- [Exercise requirements] The listing below should be reproduced exactly, with the pictures omitted.

*** Data ***

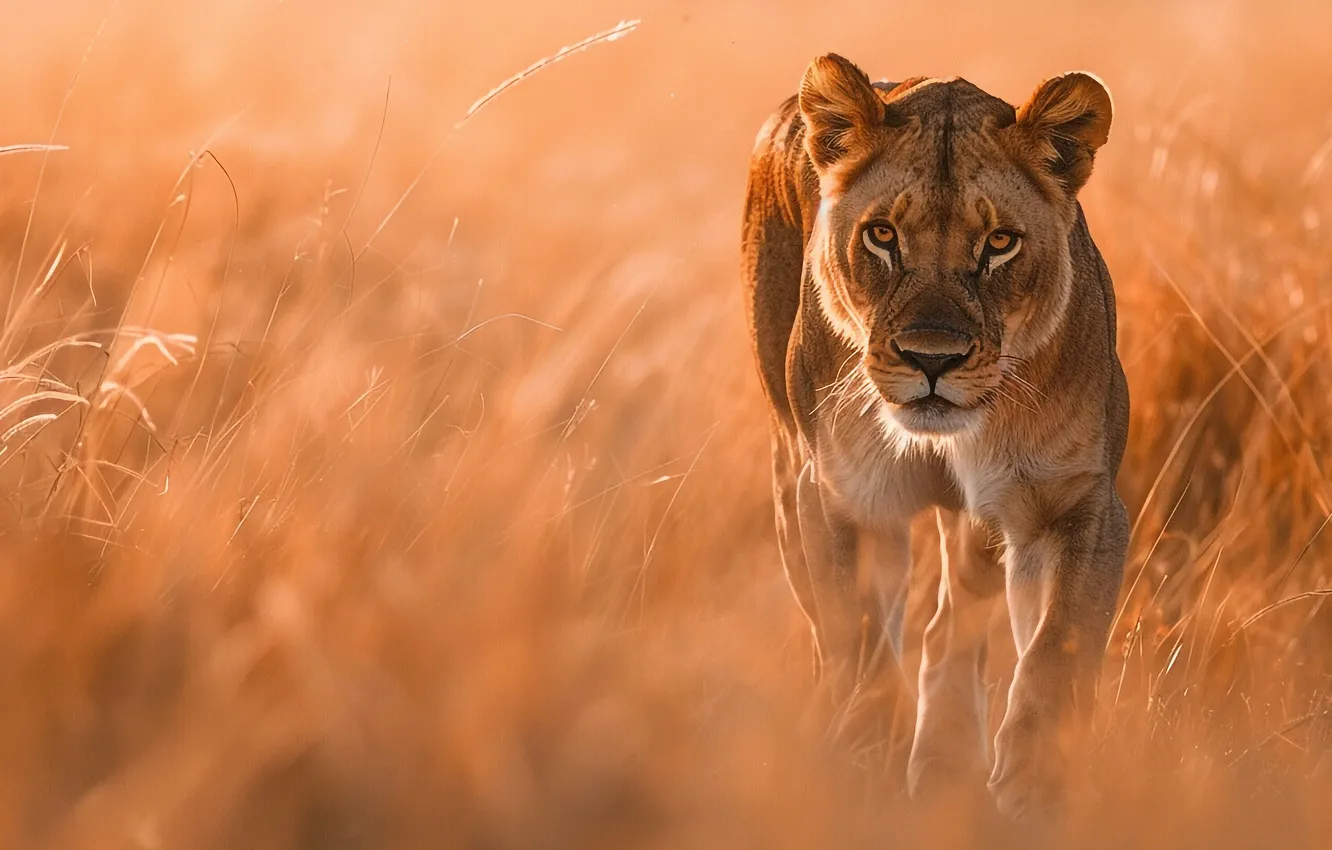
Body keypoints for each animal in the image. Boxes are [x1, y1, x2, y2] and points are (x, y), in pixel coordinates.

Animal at [740, 54, 1128, 817]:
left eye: (1000, 243)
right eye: (883, 236)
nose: (932, 360)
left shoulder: (1079, 503)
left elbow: (1057, 650)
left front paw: (1031, 786)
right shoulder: (842, 500)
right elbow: (861, 647)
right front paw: (865, 771)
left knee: (950, 629)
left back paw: (947, 757)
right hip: (789, 478)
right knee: (841, 637)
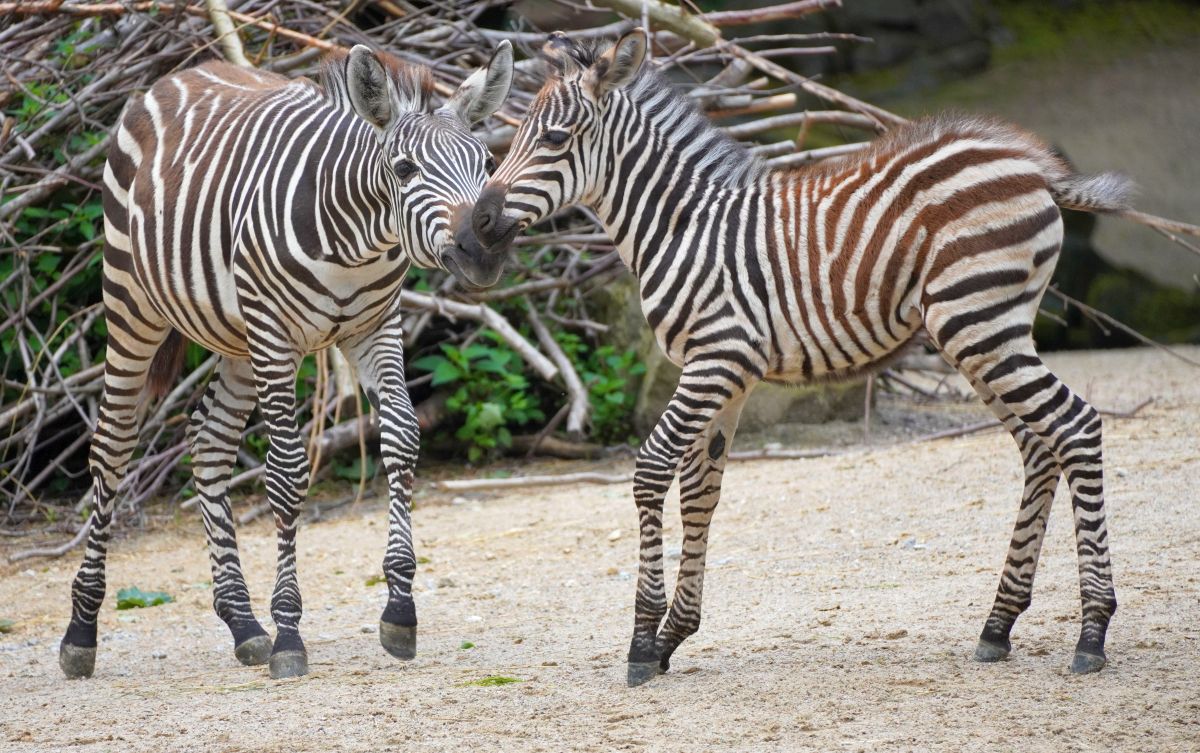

*** End of Data ***

- [Answer area]
Body keypoints for each animal in the image. Boxes are [x1, y1, x2, y2] and points are (x, y), in pixel coordinates.

Animal at [740, 54, 1128, 817]:
left eye: (1000, 243)
right eye: (883, 236)
nose: (932, 360)
left shoulder: (1079, 503)
left elbow: (1057, 650)
left front paw: (1031, 786)
right shoulder: (842, 500)
right elbow: (861, 647)
right front paw: (865, 771)
left knee: (950, 629)
left back paw: (947, 757)
right hip: (789, 478)
right knee: (841, 637)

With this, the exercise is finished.